Listed records:
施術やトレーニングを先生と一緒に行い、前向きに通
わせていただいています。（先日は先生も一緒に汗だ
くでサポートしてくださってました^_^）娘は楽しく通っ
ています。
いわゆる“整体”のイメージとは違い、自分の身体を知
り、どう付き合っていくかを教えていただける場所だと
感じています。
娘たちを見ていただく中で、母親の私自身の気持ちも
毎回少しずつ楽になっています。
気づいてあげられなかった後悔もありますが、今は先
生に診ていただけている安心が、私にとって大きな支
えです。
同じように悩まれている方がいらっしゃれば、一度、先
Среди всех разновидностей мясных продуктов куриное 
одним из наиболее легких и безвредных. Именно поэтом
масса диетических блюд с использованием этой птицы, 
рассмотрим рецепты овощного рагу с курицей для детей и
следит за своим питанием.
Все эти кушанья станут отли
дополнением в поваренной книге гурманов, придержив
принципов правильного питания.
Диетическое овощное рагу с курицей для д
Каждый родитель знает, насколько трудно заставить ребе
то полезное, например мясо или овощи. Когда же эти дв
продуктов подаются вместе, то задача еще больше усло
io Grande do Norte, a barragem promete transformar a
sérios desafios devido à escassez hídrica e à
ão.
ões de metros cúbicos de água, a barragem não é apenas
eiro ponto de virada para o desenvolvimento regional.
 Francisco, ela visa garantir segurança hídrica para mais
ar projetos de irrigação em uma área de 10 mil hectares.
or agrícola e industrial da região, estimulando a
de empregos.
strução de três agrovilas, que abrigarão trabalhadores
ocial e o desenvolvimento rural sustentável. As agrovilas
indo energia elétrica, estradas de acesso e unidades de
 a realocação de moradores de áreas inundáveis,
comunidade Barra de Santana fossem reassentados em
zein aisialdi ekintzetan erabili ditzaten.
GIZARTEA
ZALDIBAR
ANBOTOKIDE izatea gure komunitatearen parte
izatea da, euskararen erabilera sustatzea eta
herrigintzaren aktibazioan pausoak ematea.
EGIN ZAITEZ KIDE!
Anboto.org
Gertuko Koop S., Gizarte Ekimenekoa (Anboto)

Aim of the exercise: Search the listing above for the string "курицей" and copy each line that has it.

Written answer:
рассмотрим рецепты овощного рагу с курицей для детей и
Диетическое овощное рагу с курицей для д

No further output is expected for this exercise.